Na próxima semana, deveremos analisar, na Assembleia Legislativa, os projetos encaminhados pelo atual governo para as privatizações da Companhia Riograndense de Mineração (CRM), Sulgás e CEEE. Como vemos, mudou o mandatário, mas a receita é a mesma: transferência do patrimônio do povo gaúcho para grandes empresas privadas por meio de entrega de estatais estratégicas para o desenvolvimento gaúcho. E o argumento para isso é a mesma cantilena que ouvimos durante o governo Sartori: sem se desfazer do que é de todos não haverá dinheiro para saúde, educação e segurança.
Não tenho dúvida de que essa receita não passa de uma obsoleta agenda para resolver a crise financeira estrutural do Estado, a qual é divulgada como a única saída possível. Ignoram a possibilidade da criação de um projeto de desenvolvimento estratégico que integre nossas diversas matrizes econômicas; que se mude a política de incentivos fiscais; de que há chances para uma renegociação da dívida do Estado com a União e ignoram a busca pelo ressarcimento dos créditos que o RS tem a receber da Lei Kandir. E essas são apenas algumas, entre tantas outras ações, que o atual governo poderia lançar mão para buscar o equilíbrio de suas contas.

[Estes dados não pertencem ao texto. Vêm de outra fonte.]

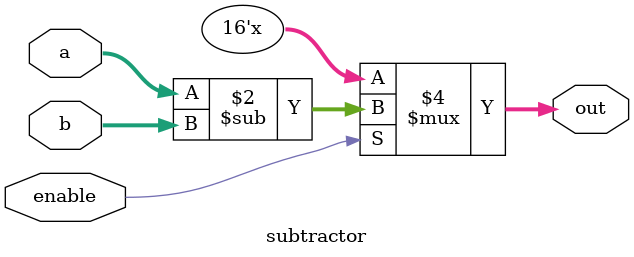
<source format=v>
module adder(a, b,enable, out);
	parameter N = 16;
	input signed [N-1:0] a;
	input signed [N-1:0] b;
	output reg signed [N-1:0] out;  
  input enable;
	always @(*) begin
	if (enable)	
		  
			   out = a + b;
	end    
endmodule

module subtractor(a, b,enable, out);
	parameter N = 16;
	input signed [N-1:0] a, b;
	output reg signed [N-1:0] out;  
    input enable;
	always @(*) begin
	if (enable)
			   out = a - b;
	    end
endmodule

</source>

Segundo dados do Sindicato dos Técnicos do Tesouro do Estado, que estão publicizados na Internet, foram sonegados no RS, de janeiro deste ano até o dia de ontem, cerca de R$ 4,7 bi em impostos.
Ao desdenhar essas possibilidades, trilha-se o caminho do discurso fácil e do entreguismo, o qual é extremamente lucrativo às grandes empresas e às multinacionais estrangeiras, estas, sim, as verdadeiras beneficiadas pela execução do discurso neoliberal.
ARTIGO. Valdeci Oliveira e a venda de três estatais gaúchas: “não se vende a casa para pagar o almoço” – valdeci-artigo-2Nessa análise, é importante que se recupere que, desde 2010, a Sulgás – eleita em 2016 a empresa mais rentável do Brasil no seu segmento – apresentou lucro de R$ 518,2 milhões e gerou R$ 413,6 milhões em dividendos nos últimos 13 anos. A CRM, entre 2014 e 2018, colocou mais de R$ 60 milhões no caixa único do Estado e fez investimentos de R$ 137 milhões com recursos próprios. Querem vendê-la por cerca de R$ 500 milhões, sendo que quem comprá-la levará consigo uma riqueza de mais de R$ 200 bilhões. A CEEE também não causa prejuízo, porque nem ao menos faz uso do dinheiro do caixa único do Estado. Ao contrário, se mantém com suas próprias pernas, e os negócios de geração, transmissão e distribuição obtiveram uma receita operacional líquida de mais de R$ 4,2 bi em 2017. Em 2018, o faturamento da Companhia incrementou os cofres públicos em mais de R$ 7 bi. O Banrisul, também é objeto de desejo, em 2018, teve lucro líquido de R$ 1,09 bilhão.
Pouco tempo atrás, a Folha de São Paulo publicou uma matéria que mostra que, nos últimos anos, 884 serviços foram reestatizados no mundo. Na França, foram mais de 150; na Espanha, cerca de 60; e, na Inglaterra, 65. Até os Estados Unidos “desprivatizaram” 67 atividades delegadas a empresas privadas. Caso emblemático é o da Alemanha, que, a partir de 2007, retomou para o controle estatal 348 serviços, sendo a maior parte desses processos justamente no setor de energia. E o motivo foi o mesmo em todos os lugares: os serviços se tornaram mais caros e menos eficientes. O estudo foi elaborado por 11 organizações europeias que integram o TNI (Transnational Institute), centro de estudos em democracia sediado na Holanda.
Voltando para a nossa “aldeia” não podemos perder de vista o “ciclo privatizante” praticado pelo governador Antônio Britto nos anos 90. Ao cabo desse processo, um pedaço significativo do patrimônio gaúcho foi entregue ao mercado, mas os principais problemas do estado continuaram insolúveis, a nossa dívida aumentou e o dinheiro da entrega das nossas empresas sumiu. Vamos, mais de duas décadas depois, repetir um caminho que resultou fracassado?
Dito isso, afirmo que sou favorável que as empresas públicas gaúchas passem por processos permanentes de qualificação e reestruturação. Mas abrir mão em definitivo de algo tão estratégico é, ao meu ver, um tiro no pé. O governador, em vez de aderir a uma agenda tão “empoeirada”, deveria aproveitar as inúmeras viagens que têm feito – que são legítimas – para buscar recursos externos e viabilizar projetos inovadores. Como se diz no popular, não se vende a casa para pagar o almoço.